In 2007, The US military conducted more than five times as many airstrikes in Iraq as it did in 2006. On the ground, killing and planting evidence continues, justified as getting rid of "suspected al-Qaida members". Furthermore, controlled burn operations (pdf), the systematic burning of trees and orchards in Diyala, Habaniya and around Baghdad, have been conducted to "make US bases less accessible to intruders" and "to remove vegetation insurgents use as hiding places for themselves and their weapons". Millions of pounds were invested in planting these trees by successive Iraqi governments.
The number of detainees held by the American-led military forces in Iraq has swelled by 50% under the surge, including 680 children, and the US military expanded the internment facilities at Camp Bucca, in southern Iraq, and Camp Cropper, near Baghdad, to accommodate the increasing numbers.
It is worth pausing here to clarify the much-trumpeted successes of the return of some of refugees and the establishment of al Sahwa - the US-funded tribal Sunni militia. The first is just another information operation at a time of military failure to obscure the fact that most of the refugees had fled the country during the "success of the surge", in addition to the 2 million displaced inside Iraq (to get a sense of proportion, this is equivalent to 10 million British or 50 million US citizens).

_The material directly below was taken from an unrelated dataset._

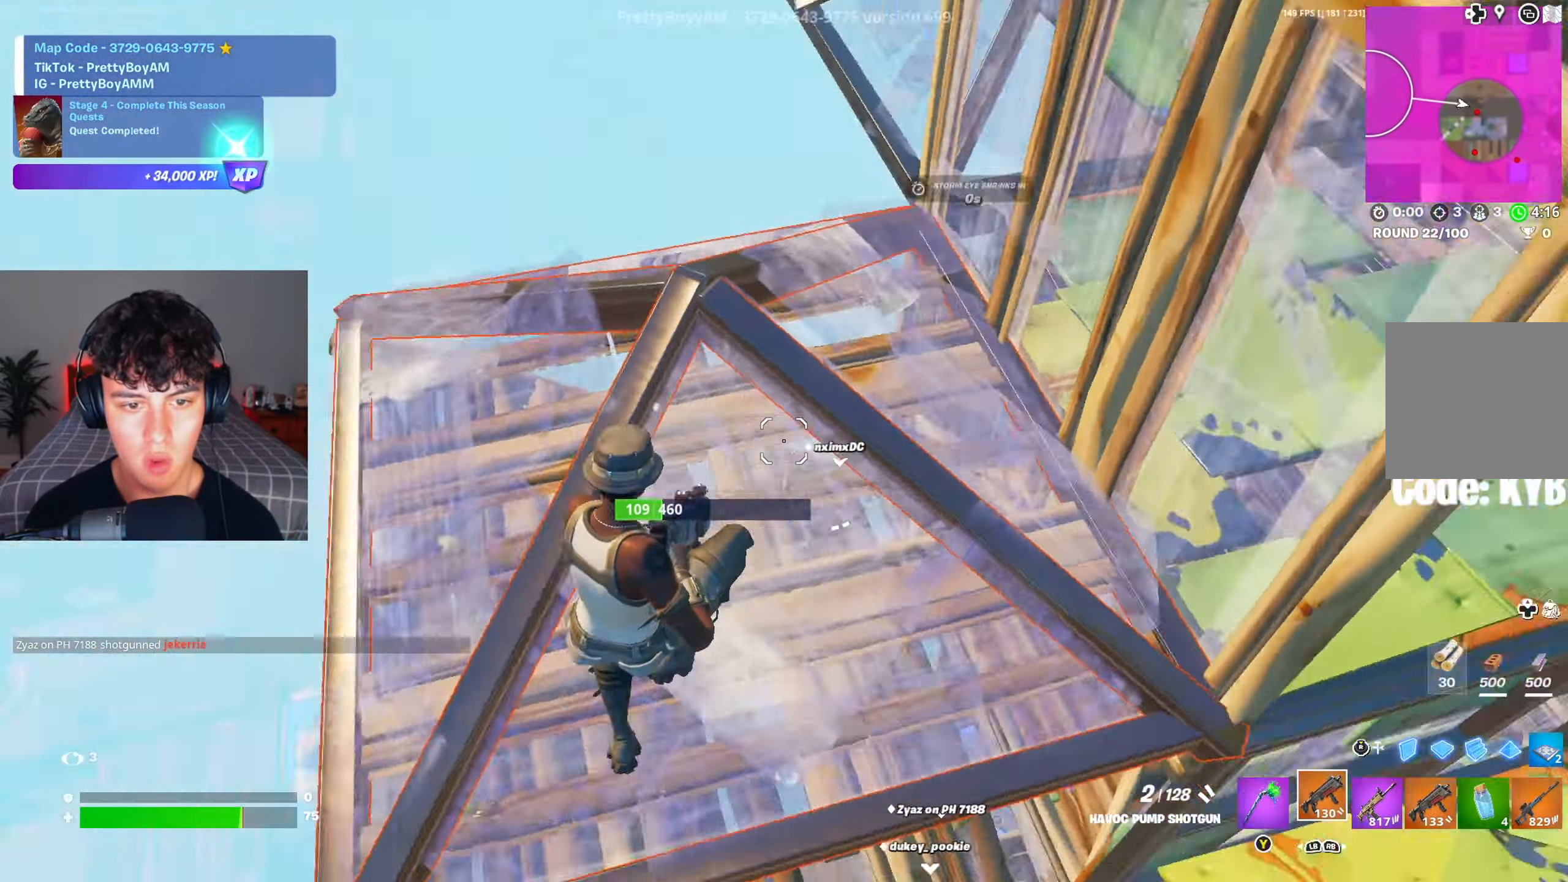
{"buttons": [], "left_stick": "up", "right_stick": "center", "events": [[17, "left_stick", "down-left"], [50, "right_stick", "center"], [134, "left_stick", "left"], [250, "left_stick", "up"]]}
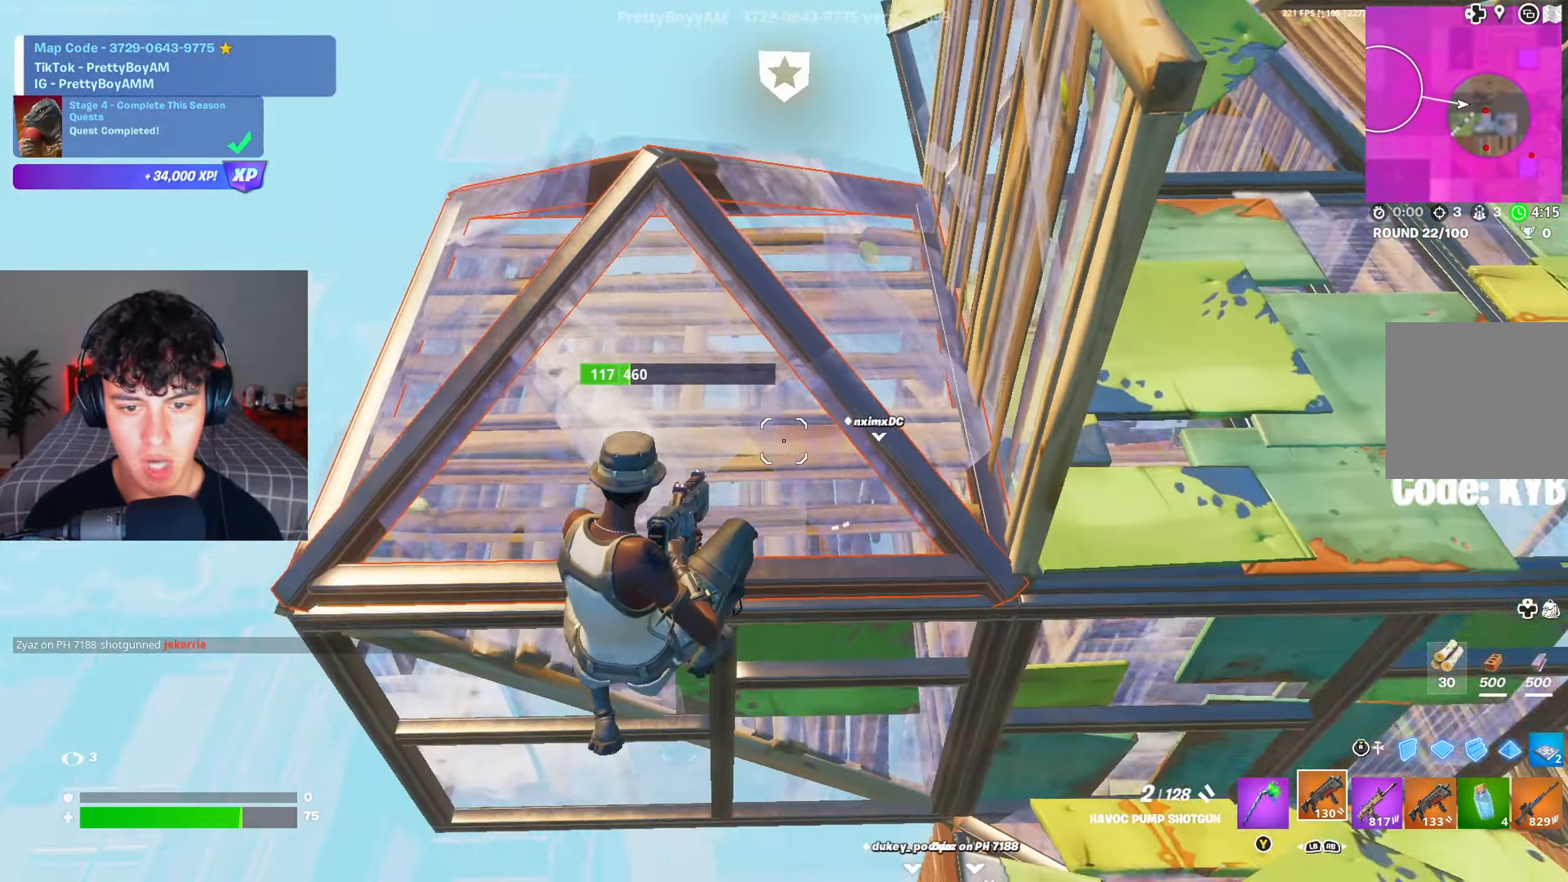
{"buttons": ["R1"], "left_stick": "left", "right_stick": "up", "events": [[133, "right_stick", "up-right"], [200, "R2", "down"], [216, "R3", "down"], [300, "right_stick", "down"], [317, "left_stick", "left"], [333, "R3", "up"], [417, "R1", "down"], [417, "R2", "up"], [450, "right_stick", "up"]]}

The return of some refugees is not related to the success of the surge, the establishment of security or a reduction in "sectarian violence", the euphemism for death squads that have infiltrated the security services and local militias. The savings of most refugees have run out, and they face real poverty since they cannot compete for the few jobs available in countries that have historically been poorer than Iraq. While I was in Amman in June, I met an Iraqi engineer who now works as a cleaner to provide for his family. Others, especially the elderly and children, are exhausted by visa restrictions; Most refugees, being of urban backgrounds, rented flats at steep prices, forcing families to share, sometimes with up to five adults and children in one room. Many refugees, previously from professional backgrounds, have had to rely on charity donations or support from relatives living in Europe.
Refugees in Syria or elsewhere rely on pensions, requiring them to go back to their workplaces in Iraq once every couple of months, leaving their families behind. Some go back also to collect monthly food rations to partially sell in the country. In the past, due to corruption in various government offices, some employees didn't attend work but collected half their salaries. Their bosses collected the rest in exchange for allowing them not to show up except for occasional days. All these arrangements came to an end after neighbouring countries implemented visa restrictions and it is almost impossible to get a visa to the UK or the US, despite their responsibility in creating the mayhem in Iraq. Now many refugees who have survived so far with such arrangements are desperate, and their only remaining hope is to share life with their extended families inside Iraq. In most cases they are "internally displaced", ie still refugees.
As for the celebrated US/allied tribal Sunni militia called al-Sahwa (the awakening), the last few weeks has proved that it is increasingly becoming the monster about to devour its creator. Sheik Ali Hathem al Duleimy, the head of al Sahwa, many of whose members are paid by the occupiers, went on Iraqi TV and said that his militia would no longer allow the US or Iraqi government to interfere with its work.
Similar US-paid groups in Diyala province continue to refuse to work with American or Iraqi government forces.
On the other hand, Iraqis suffering from the lack of basic services continue to call the Maliki government; "the government of the sectarian militias" with the highest record of corruption permeating in every aspect of its body. Democracy, transparency and human rights are terms often used as jokes.